Guillaume Olikier,Kyle A. Gallivan,P.-A. Absil
Abstract:We consider the problem of minimizing a differentiable function with locally Lipschitz continuous gradient on a stratified set and present a first-order algorithm designed to find a stationary point of that problem. Our assumptions on the stratified set are satisfied notably by the determinantal variety (i.e., matrices of bounded rank), its intersection with the cone of positive-semidefinite matrices, and the set of nonnegative sparse vectors. The iteration map of the proposed algorithm applies a step of projected-projected gradient descent with backtracking line search, as proposed by Schneider and Uschmajew (2015), to its input but also to a projection of the input onto each of the lower strata to which it is considered close, and outputs a point among those thereby produced that maximally reduces the cost function. Under our assumptions on the stratified set, we prove that this algorithm produces a sequence whose accumulation points are stationary, and therefore does not follow the so-called apocalypses described by Levin, Kileel, and Boumal (2022). We illustrate the apocalypse-free property of our method through a numerical experiment on the determinantal variety.
What problem does this paper attempt to address?

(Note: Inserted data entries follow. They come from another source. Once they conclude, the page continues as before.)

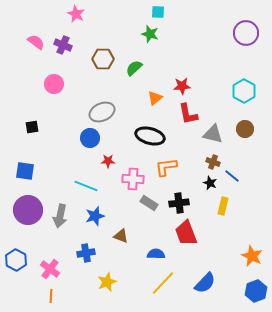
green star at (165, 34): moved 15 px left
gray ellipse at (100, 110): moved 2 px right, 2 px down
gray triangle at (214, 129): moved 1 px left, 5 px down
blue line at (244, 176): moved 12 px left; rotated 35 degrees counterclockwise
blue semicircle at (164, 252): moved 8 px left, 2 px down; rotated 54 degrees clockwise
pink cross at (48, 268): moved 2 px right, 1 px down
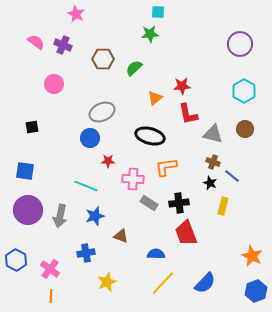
purple circle at (246, 33): moved 6 px left, 11 px down
green star at (150, 34): rotated 24 degrees counterclockwise
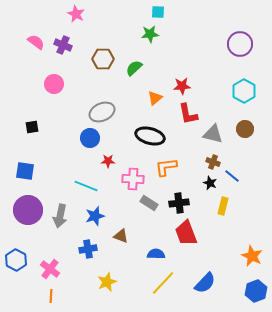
blue cross at (86, 253): moved 2 px right, 4 px up
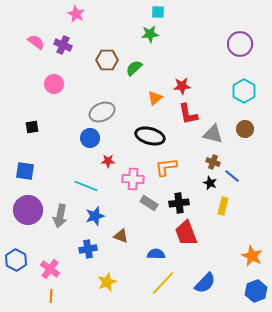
brown hexagon at (103, 59): moved 4 px right, 1 px down
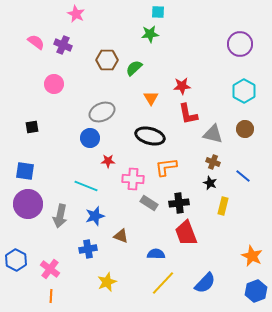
orange triangle at (155, 98): moved 4 px left; rotated 21 degrees counterclockwise
blue line at (232, 176): moved 11 px right
purple circle at (28, 210): moved 6 px up
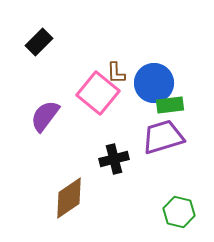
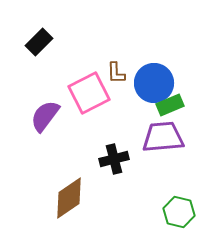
pink square: moved 9 px left; rotated 24 degrees clockwise
green rectangle: rotated 16 degrees counterclockwise
purple trapezoid: rotated 12 degrees clockwise
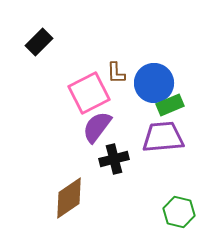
purple semicircle: moved 52 px right, 11 px down
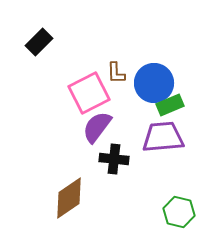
black cross: rotated 20 degrees clockwise
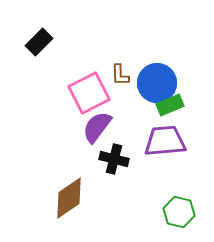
brown L-shape: moved 4 px right, 2 px down
blue circle: moved 3 px right
purple trapezoid: moved 2 px right, 4 px down
black cross: rotated 8 degrees clockwise
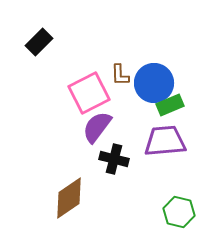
blue circle: moved 3 px left
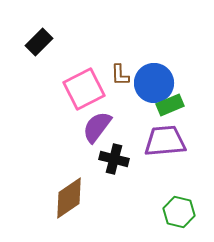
pink square: moved 5 px left, 4 px up
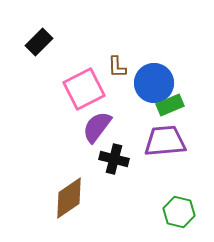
brown L-shape: moved 3 px left, 8 px up
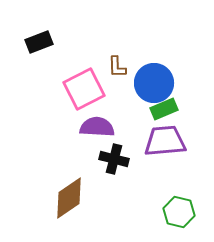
black rectangle: rotated 24 degrees clockwise
green rectangle: moved 6 px left, 4 px down
purple semicircle: rotated 56 degrees clockwise
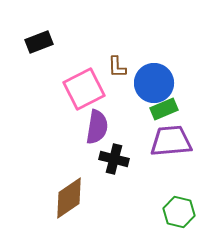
purple semicircle: rotated 96 degrees clockwise
purple trapezoid: moved 6 px right
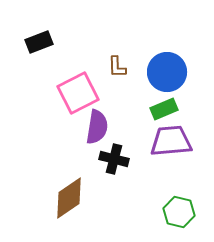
blue circle: moved 13 px right, 11 px up
pink square: moved 6 px left, 4 px down
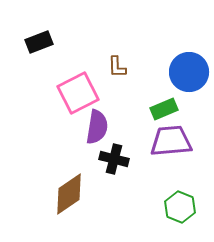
blue circle: moved 22 px right
brown diamond: moved 4 px up
green hexagon: moved 1 px right, 5 px up; rotated 8 degrees clockwise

The problem that this paper attempts to solve is to minimize a differentiable function with a locally Lipschitz continuous gradient on a stratified set. Specifically, the paper focuses on finding the stable points of this optimization problem on specific stratified sets (such as determinant varieties, intersections of positive semidefinite matrix cones, and non - negative sparse vector sets). The paper proposes a first - order algorithm (P2GDR), aiming to overcome the "doomsday" phenomenon (i.e., the situation where the algorithm may converge to non - stable points) that existing methods may encounter, and proves that under appropriate assumptions, all the cluster points of the sequence generated by this algorithm are stable points. In addition, the paper shows the effectiveness of P2GDR in dealing with problems on determinant varieties through numerical experiments, proving that it can avoid the "doomsday" phenomenon.
### Key problems
1. **Problem definition**:
- Given a Euclidean vector space \( E \), the inner product is denoted as \( \langle \cdot, \cdot \rangle \), and the induced norm is denoted as \( \|\cdot\| \).
- Consider a differentiable function \( f: E \to \mathbb{R} \) whose gradient is locally Lipschitz continuous.
- Consider a non - empty closed subset \( C \subseteq E \).
- The goal is to minimize the value of \( f \) on \( C \), that is, to solve the problem:
\[
\min_{x \in C} f(x) \tag{1}
\]
2. **Definition of stable points**:
- A point \( x \in C \) is called a stable point of problem (1) if it satisfies one of the following equivalent conditions:
1. \( \langle \nabla f(x), v \rangle \geq 0 \) for all \( v \in T_C(x) \), where \( T_C(x) \) represents the tangent cone of \( C \) at \( x \).
2. \( -\nabla f(x) \in \hat{N}_C(x) \), where \( \hat{N}_C(x) \) represents the regular normal cone of \( C \) at \( x \).
3. \( s(x; f, C)=0 \), where \( s(\cdot; f, C) \) is the stability measure function, defined as:
\[
s(x; f, C)=\| P_{T_C(x)}(-\nabla f(x)) \| \tag{2}
\]
3. **Limitations of existing methods**:
- Existing first - order methods (such as the projected gradient descent method PGD) may converge to non - stable points in some cases, especially in the presence of "doomsday" points.
- A "doomsday" point refers to a point \( x \) where there exists a sequence \( (x_i)_{i \in \mathbb{N}} \) converging to \( x \), and \( s(x_i; \phi, C) \to 0 \), but \( s(x; \phi, C)>0 \).
4. **Contributions of the paper**:
- Proposes a new algorithm P2GDR, which can find stable points on stratified sets and avoid the "doomsday" phenomenon.
- Proves that under appropriate assumptions, all the cluster points of the sequence generated by P2GDR are stable points.
- Verifies the effectiveness of P2GDR through numerical experiments, especially when dealing with problems on determinant varieties.
### Conclusion
The paper proposes a new optimization algorithm P2GDR, specifically for optimization problems on stratified sets. This algorithm can not only find stable points but also avoid the "doomsday" phenomenon that existing methods may encounter. The paper verifies the effectiveness and robustness of P2GDR through theoretical analysis and numerical experiments.